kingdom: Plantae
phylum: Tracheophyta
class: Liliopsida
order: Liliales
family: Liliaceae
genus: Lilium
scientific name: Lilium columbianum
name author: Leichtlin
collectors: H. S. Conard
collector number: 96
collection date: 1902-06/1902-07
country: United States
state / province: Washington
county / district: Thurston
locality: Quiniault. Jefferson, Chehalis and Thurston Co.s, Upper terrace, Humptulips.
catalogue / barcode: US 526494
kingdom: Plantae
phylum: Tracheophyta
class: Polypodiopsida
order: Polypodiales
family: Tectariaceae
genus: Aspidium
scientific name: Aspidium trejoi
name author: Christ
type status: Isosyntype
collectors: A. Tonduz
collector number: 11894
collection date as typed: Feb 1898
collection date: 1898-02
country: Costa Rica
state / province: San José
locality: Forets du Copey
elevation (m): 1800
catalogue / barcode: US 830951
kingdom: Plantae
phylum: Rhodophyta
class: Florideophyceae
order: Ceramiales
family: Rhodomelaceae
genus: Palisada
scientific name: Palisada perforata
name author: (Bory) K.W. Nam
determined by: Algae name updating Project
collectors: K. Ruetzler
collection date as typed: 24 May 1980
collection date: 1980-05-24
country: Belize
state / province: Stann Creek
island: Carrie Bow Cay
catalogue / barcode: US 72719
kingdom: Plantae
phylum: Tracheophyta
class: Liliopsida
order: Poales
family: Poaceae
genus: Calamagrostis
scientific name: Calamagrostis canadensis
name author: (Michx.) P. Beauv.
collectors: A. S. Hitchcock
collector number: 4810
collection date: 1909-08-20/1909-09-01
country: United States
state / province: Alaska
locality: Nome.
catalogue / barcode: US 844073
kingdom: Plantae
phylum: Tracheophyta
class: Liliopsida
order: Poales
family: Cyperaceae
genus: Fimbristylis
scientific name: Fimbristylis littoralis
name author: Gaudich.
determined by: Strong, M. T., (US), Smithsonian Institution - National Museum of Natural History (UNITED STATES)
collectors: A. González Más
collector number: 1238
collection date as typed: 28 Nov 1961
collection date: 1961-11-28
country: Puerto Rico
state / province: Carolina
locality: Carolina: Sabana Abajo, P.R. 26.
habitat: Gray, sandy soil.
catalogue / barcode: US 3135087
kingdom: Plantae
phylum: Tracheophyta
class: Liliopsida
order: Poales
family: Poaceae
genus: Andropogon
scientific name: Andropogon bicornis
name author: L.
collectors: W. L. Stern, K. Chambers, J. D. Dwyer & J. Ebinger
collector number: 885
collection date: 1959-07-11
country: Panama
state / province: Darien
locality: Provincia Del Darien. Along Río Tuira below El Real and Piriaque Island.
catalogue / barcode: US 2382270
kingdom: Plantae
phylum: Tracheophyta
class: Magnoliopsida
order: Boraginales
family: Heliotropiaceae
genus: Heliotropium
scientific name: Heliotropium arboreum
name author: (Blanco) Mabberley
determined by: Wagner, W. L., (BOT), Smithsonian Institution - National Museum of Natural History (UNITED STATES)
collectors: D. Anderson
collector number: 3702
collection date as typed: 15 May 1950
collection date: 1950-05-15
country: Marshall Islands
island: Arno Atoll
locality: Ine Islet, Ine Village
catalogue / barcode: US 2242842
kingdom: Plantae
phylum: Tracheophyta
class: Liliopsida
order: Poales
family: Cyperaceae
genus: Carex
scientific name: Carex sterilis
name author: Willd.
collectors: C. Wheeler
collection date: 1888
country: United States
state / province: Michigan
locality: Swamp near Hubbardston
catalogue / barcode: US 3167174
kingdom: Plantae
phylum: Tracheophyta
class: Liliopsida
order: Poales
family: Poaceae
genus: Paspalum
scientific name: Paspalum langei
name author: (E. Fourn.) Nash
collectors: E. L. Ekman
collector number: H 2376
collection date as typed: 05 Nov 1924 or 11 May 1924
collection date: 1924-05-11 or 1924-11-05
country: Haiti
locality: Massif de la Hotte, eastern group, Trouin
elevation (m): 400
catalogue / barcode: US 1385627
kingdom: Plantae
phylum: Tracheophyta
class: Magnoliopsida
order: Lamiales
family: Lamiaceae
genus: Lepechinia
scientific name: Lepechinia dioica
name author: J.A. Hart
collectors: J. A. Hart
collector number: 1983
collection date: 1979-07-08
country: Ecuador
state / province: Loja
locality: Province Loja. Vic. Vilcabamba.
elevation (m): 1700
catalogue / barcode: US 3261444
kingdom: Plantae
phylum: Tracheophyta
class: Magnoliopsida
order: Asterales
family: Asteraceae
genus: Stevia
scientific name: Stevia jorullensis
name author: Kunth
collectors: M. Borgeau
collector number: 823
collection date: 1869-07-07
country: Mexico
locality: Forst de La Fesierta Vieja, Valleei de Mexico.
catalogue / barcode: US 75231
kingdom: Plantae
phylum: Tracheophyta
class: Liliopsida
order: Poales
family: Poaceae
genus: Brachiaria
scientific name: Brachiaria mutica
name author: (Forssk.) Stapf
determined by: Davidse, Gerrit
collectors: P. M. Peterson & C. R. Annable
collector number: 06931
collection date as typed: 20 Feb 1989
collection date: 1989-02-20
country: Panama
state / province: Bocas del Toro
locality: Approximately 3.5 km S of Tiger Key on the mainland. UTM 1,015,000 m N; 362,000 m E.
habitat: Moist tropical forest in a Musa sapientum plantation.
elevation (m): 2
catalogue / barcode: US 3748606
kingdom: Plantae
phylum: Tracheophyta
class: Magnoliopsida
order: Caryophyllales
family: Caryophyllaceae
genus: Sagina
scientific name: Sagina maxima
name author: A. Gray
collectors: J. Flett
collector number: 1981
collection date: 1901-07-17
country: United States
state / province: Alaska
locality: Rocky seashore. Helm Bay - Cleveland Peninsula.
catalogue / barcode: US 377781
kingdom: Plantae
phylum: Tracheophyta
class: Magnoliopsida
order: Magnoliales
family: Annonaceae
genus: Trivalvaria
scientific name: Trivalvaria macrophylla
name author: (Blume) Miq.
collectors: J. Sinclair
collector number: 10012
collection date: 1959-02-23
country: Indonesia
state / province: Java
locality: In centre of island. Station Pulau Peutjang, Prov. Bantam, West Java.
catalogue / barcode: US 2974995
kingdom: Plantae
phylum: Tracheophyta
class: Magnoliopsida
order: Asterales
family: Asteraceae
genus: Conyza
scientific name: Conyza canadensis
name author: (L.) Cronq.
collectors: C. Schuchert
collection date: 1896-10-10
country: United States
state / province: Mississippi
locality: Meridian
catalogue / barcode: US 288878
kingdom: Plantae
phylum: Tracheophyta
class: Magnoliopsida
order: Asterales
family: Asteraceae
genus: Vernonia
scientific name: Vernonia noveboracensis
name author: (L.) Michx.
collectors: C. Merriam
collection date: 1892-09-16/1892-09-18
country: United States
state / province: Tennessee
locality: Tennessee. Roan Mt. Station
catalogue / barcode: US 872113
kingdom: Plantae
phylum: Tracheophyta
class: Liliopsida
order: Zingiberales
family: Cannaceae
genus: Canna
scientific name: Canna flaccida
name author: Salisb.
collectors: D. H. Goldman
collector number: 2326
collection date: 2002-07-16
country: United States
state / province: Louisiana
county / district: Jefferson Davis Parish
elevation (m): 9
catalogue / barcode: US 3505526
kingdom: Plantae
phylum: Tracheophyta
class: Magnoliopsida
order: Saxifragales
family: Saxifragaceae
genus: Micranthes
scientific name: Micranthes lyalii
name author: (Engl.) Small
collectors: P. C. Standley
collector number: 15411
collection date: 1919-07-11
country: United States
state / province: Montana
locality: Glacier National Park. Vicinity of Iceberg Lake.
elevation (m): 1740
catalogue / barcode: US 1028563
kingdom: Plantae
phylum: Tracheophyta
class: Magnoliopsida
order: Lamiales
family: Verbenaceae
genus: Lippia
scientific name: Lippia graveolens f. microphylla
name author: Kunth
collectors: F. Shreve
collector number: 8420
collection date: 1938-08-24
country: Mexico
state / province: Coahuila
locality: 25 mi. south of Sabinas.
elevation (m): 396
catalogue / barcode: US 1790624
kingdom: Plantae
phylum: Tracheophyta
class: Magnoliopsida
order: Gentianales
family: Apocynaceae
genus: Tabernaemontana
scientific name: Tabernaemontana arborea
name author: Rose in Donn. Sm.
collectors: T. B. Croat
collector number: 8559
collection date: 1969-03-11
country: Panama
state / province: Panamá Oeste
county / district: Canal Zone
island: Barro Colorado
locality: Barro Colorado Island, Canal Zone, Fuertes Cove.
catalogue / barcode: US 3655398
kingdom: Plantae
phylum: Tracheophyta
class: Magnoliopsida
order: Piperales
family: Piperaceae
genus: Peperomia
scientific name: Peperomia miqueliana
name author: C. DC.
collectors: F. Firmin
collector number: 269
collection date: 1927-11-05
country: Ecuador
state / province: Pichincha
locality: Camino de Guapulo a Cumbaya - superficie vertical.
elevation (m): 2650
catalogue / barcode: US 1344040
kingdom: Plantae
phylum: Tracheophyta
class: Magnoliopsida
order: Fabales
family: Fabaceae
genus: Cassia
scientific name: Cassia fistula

**TASK DETAILS**
Return the lines from the one with "collection date: 1927-11-05" through the end of the material above, unchanged.

**FINISHED ANSWER**
collection date: 1927-11-05
country: Ecuador
state / province: Pichincha
locality: Camino de Guapulo a Cumbaya - superficie vertical.
elevation (m): 2650
catalogue / barcode: US 1344040
kingdom: Plantae
phylum: Tracheophyta
class: Magnoliopsida
order: Fabales
family: Fabaceae
genus: Cassia
scientific name: Cassia fistula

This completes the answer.